With high profile celebrities like Corb Lund taking the government to task, and pressure from respected conservationists like Kevin Van Tighem, along with thousands of people who signed petitions opposed to coal developments, the government is reeling. Even the mayor of High River, Craig Snodgrass weighed in with a seething letter to the Coal Association of Canada.
However, this hasty cancellation of the leases is woefully inadequate as it applies to a very small number of the total land already leased or opened up to coal development. The media and critics almost immediately began pointing this out.
Van Tighem also took a hike up to some of the leases recently and posted photos on Facebook of work already underway at some of the locations. There were also signs erected to deter entry to the leases, which may be why the news release includes this:
“…coal leases do not allow for exploration, development or production without a comprehensive regulatory review. A lease holder has no more right to set foot on lease property than any other Albertan.”

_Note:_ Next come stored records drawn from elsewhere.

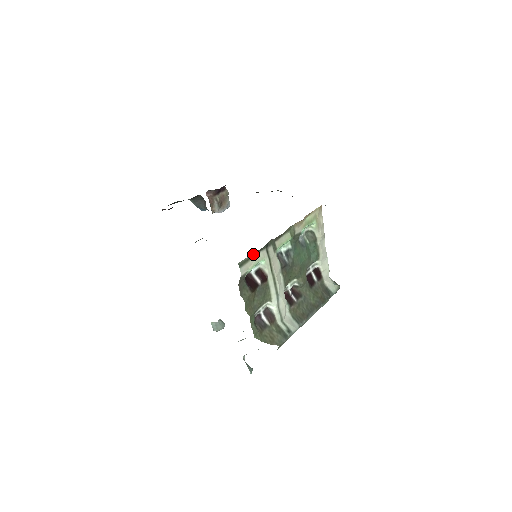
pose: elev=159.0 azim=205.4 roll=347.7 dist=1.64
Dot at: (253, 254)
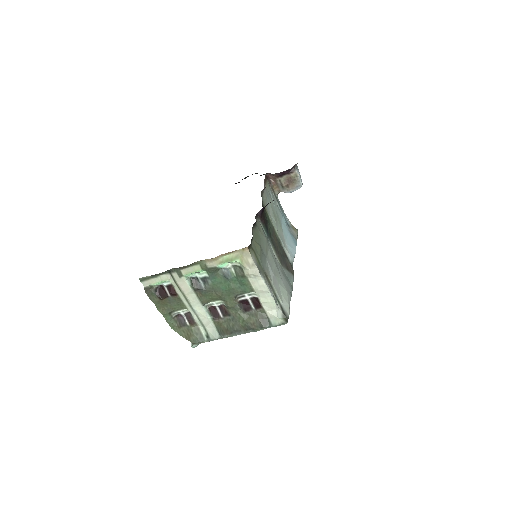
Dot at: (154, 275)
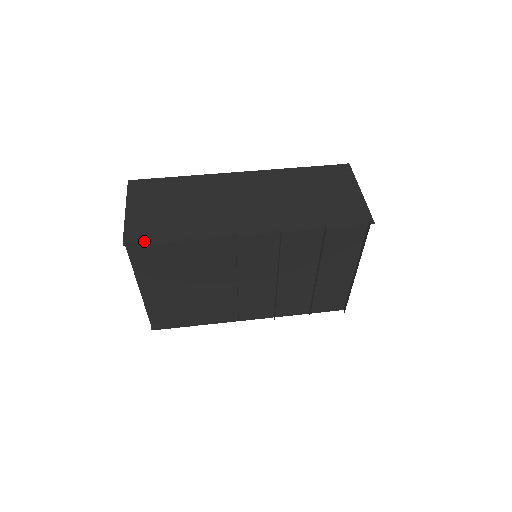
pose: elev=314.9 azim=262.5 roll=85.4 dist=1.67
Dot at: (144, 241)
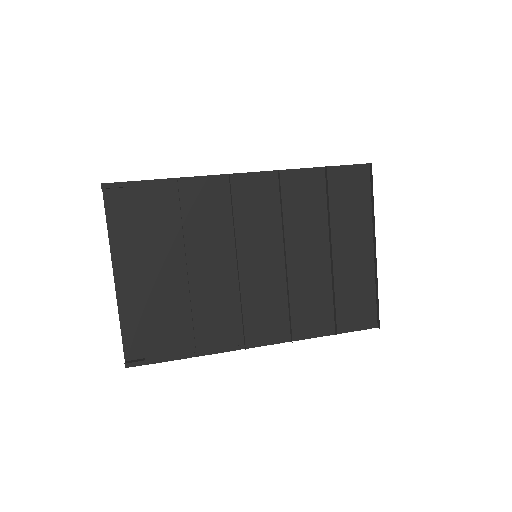
Dot at: occluded
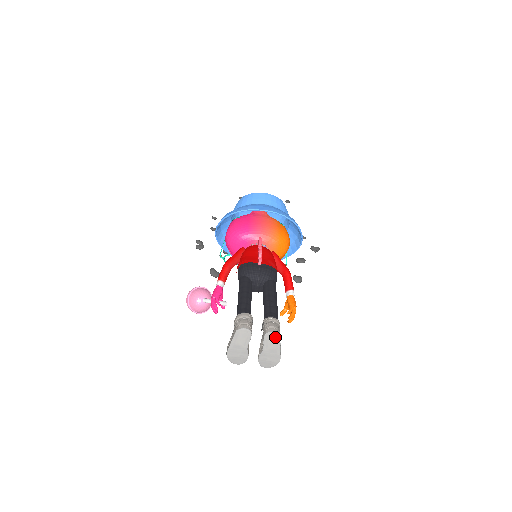
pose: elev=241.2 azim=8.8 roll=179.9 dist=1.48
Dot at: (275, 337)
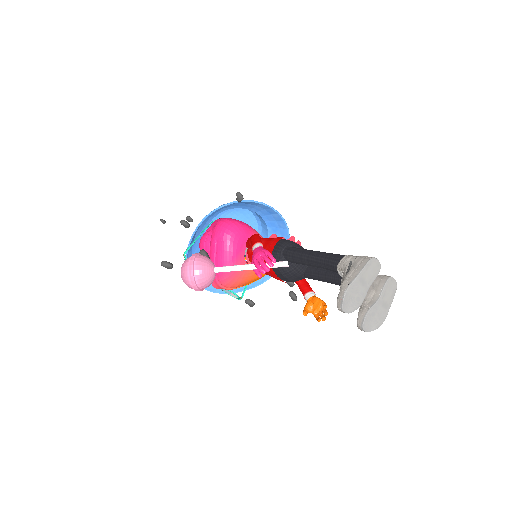
Dot at: (394, 286)
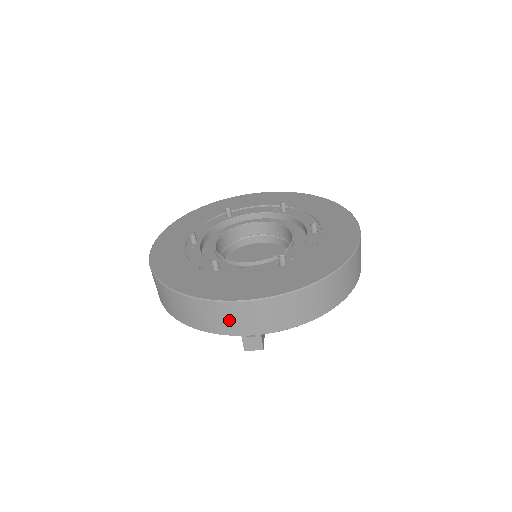
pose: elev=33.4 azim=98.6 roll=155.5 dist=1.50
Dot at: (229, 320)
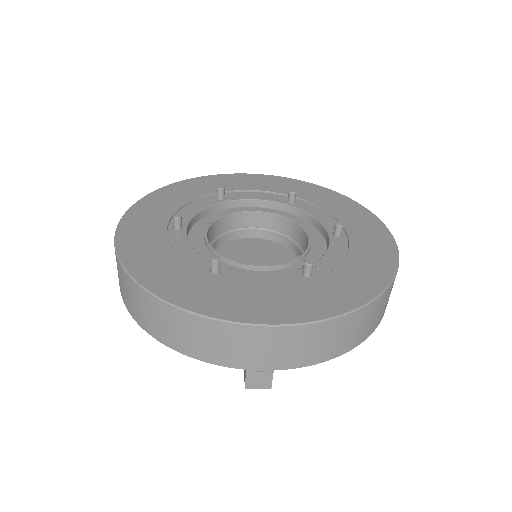
Dot at: (236, 348)
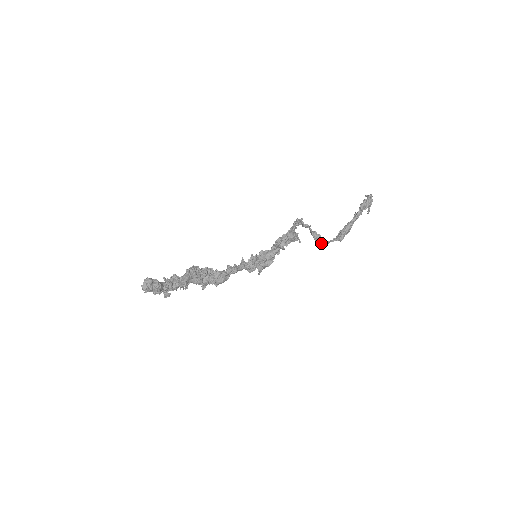
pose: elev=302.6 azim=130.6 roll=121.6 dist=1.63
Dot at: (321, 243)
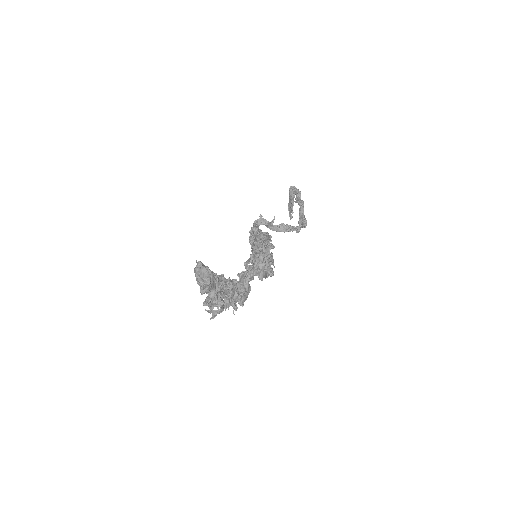
Dot at: (297, 228)
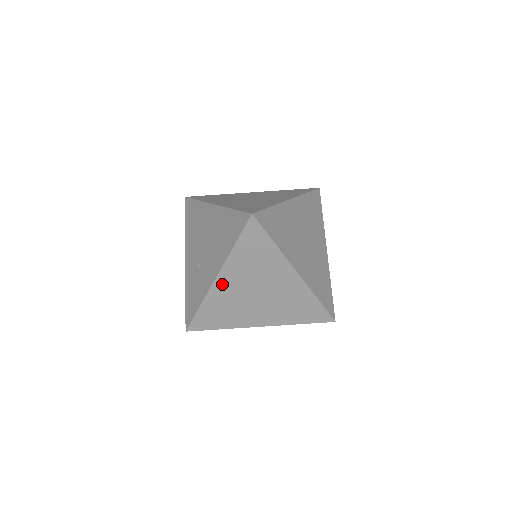
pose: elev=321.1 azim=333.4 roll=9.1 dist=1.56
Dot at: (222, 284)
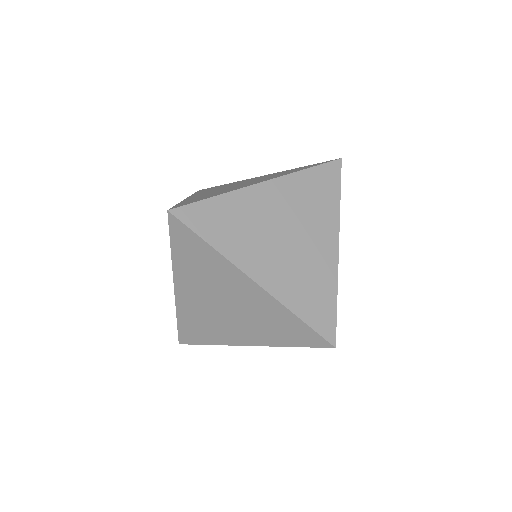
Dot at: (183, 294)
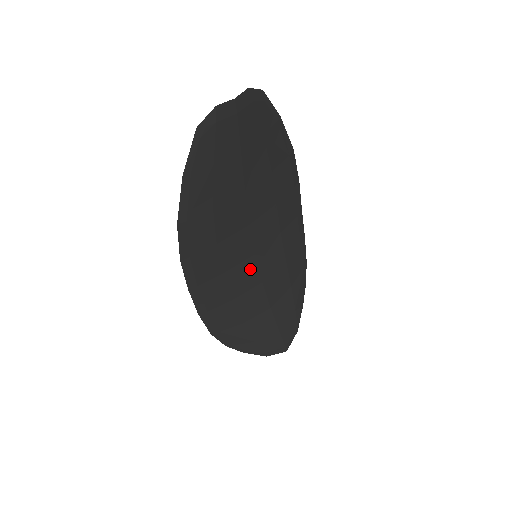
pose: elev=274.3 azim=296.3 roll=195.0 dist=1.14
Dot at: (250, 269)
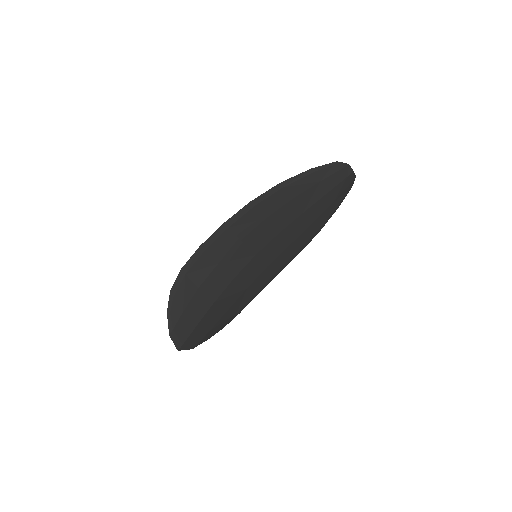
Dot at: (244, 260)
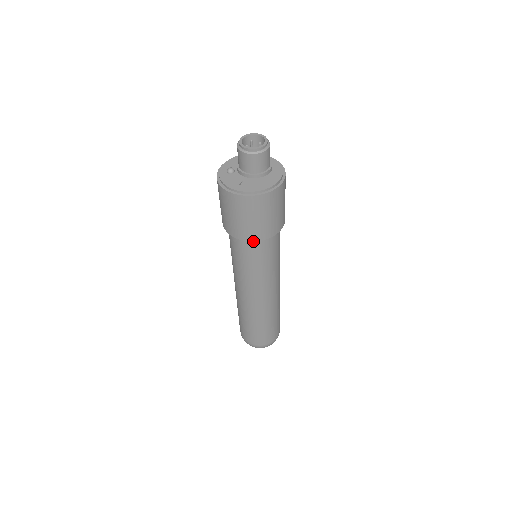
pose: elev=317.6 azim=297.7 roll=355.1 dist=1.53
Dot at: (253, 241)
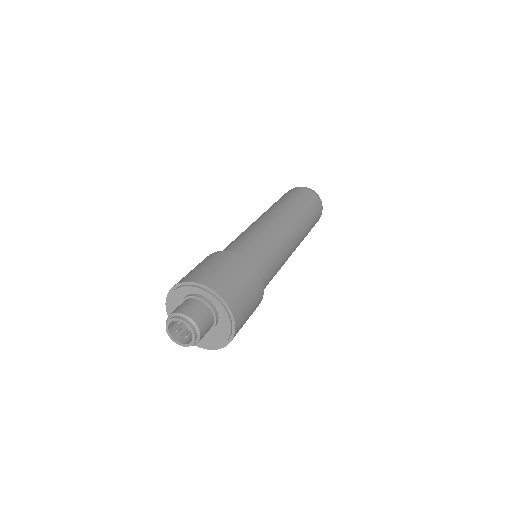
Dot at: occluded
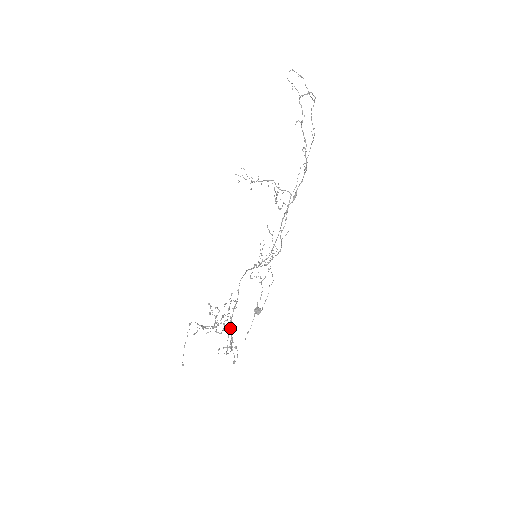
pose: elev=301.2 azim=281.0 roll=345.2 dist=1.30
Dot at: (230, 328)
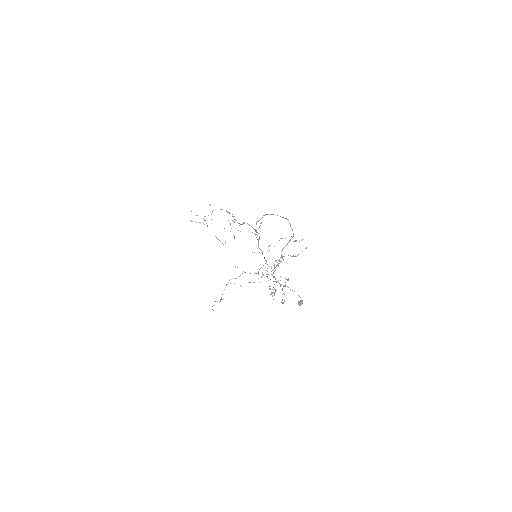
Dot at: occluded
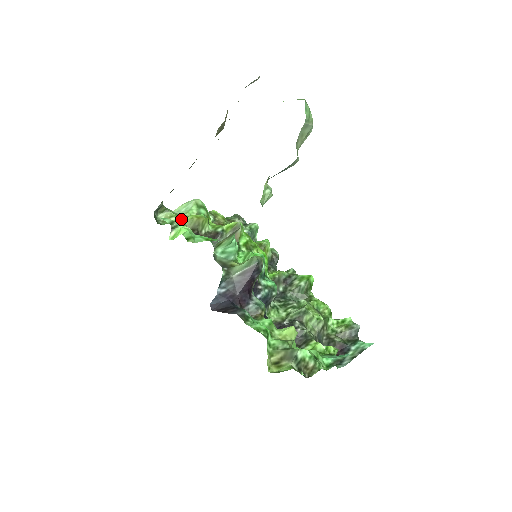
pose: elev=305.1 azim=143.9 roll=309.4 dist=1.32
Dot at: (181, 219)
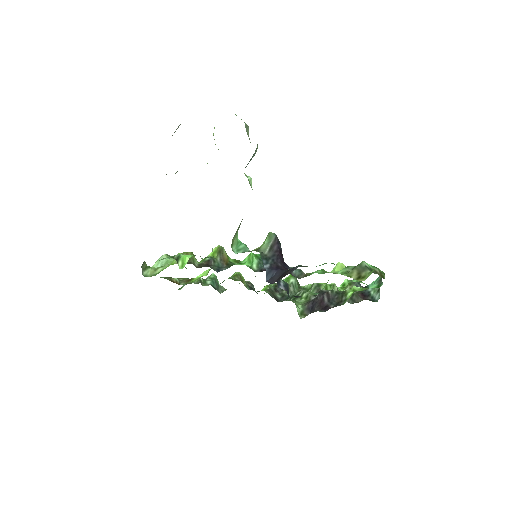
Dot at: (169, 264)
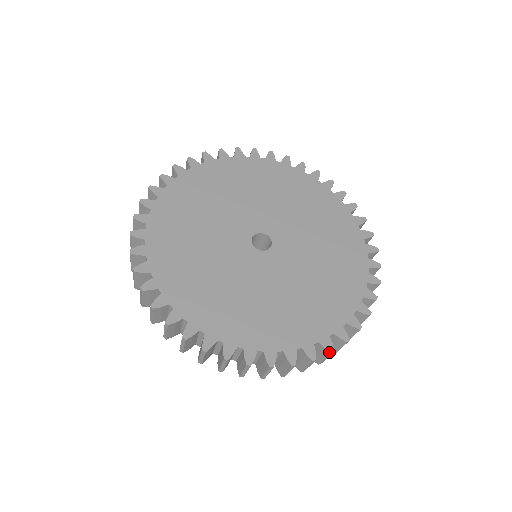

Clearly, work is already underway and the companies feel confident enough that they are going to get their environmental approvals.
Both Mayor Snodgrass and Van Tighem also appeared on Ryan Jespersen’s Real Talk, a hugely popular Alberta daily news and politics show on YouTube. Jespersen’s listeners have been pretty riled up about this issue. More celebrities like Paul Brandt, K.D. Lang and Jann Arden are joining the public opposition to coal development and concerns are flooding in from all over the world.
More importantly, Albertans from small towns to big cities, from ranchers to restaurant owners, from all along the political spectrum and back again are up in arms about the cancellation of the coal policy. The development poses a very real risk not only to the beautiful iconic Rocky Mountains, but to the water supply.
On top of all of this:
· The government announced it was considering privatizing its lucrative corporate registries services and awarding a 35-year contract – because we can’t have the government actually bringing in income?
· Independent investigative journalist Kim Siever posted this week about the Term Debt Issues document released on Jan. 21. The NDP racked up $49.72 billion in debt in four years. The UCP have accumulated nearly $30 billion in less than two years. All the cuts in services and still – record levels of debt.
· The NDP announced they were shattering their fundraising goals this week (does anyone really doubt this?) while UCP MLA Nicholas Milliken perfected his use of not-so-subtle homophobic microaggressions on Twitter by attacking NDP MLA Janis Irwin starting with this opening remark “as a 41 year married father of two…” (you can’t make this stuff up).
Yes, all of this happened in just one week. Now, I’m going to lie down and take a nap to try and forget this irrational week altogether.
Jody MacPherson is a professional communicator, commuting cyclist (currently working from home), and an appreciator of clouds.